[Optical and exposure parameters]

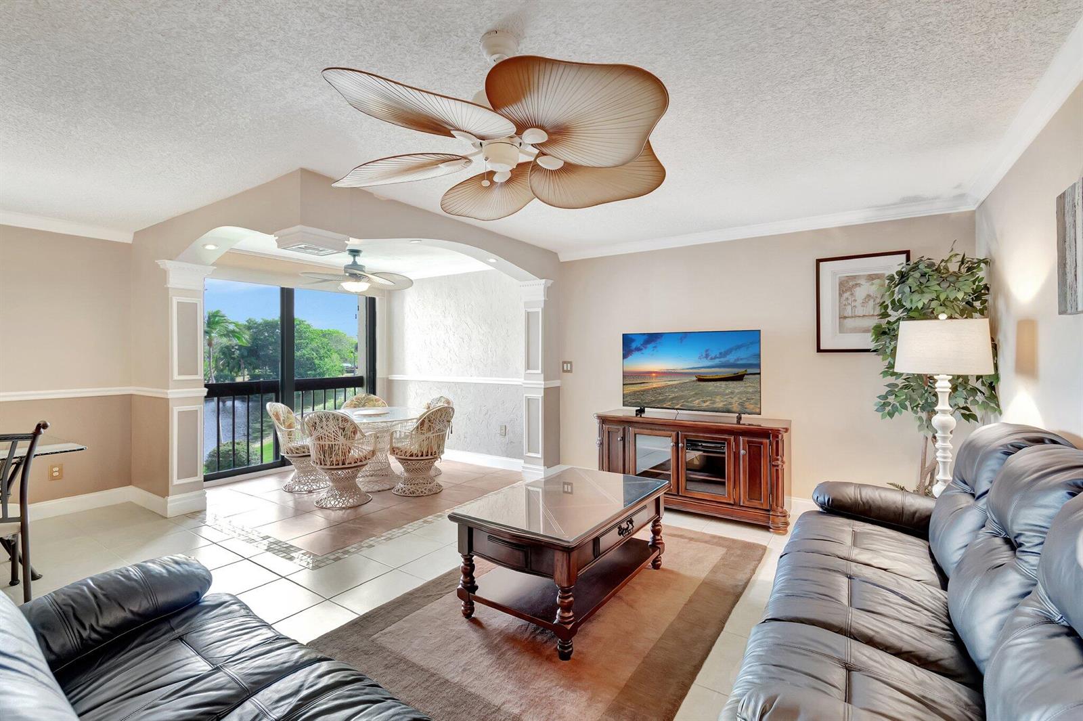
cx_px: 542
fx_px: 451
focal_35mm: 15
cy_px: 360
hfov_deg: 100.4
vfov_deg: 77.3
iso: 1000
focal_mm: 10
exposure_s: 1/8
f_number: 8
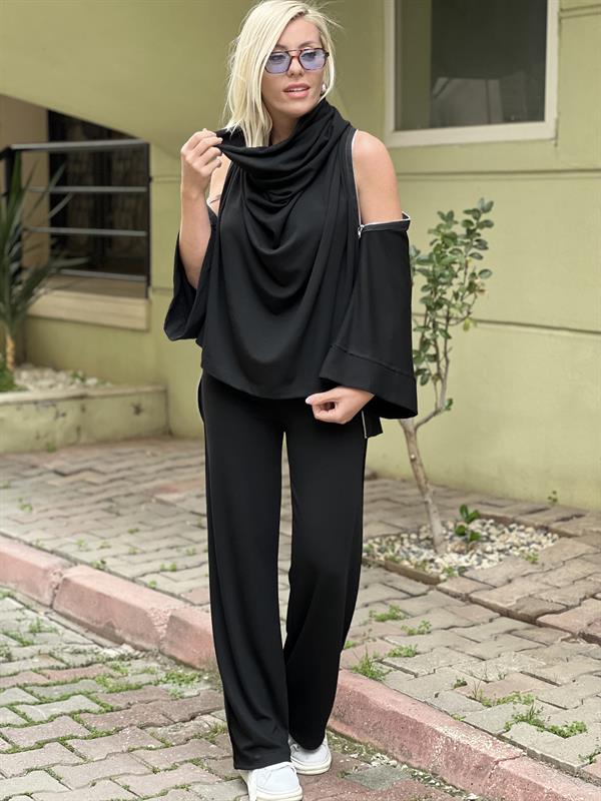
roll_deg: -0.1
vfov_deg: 25.3
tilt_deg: -5.6
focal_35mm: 77
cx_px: 300
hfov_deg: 19.1
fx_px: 1782
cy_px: 400
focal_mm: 9
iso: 125
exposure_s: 1/121
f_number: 2.8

◆ GOAL OF THE EXERCISE ◆
Your answer must be the line containing "vfov_deg: 25.3" and every line after it through the end of the records above, reproduced exactly and alone.

◆ SOLUTION ◆
vfov_deg: 25.3
tilt_deg: -5.6
focal_35mm: 77
cx_px: 300
hfov_deg: 19.1
fx_px: 1782
cy_px: 400
focal_mm: 9
iso: 125
exposure_s: 1/121
f_number: 2.8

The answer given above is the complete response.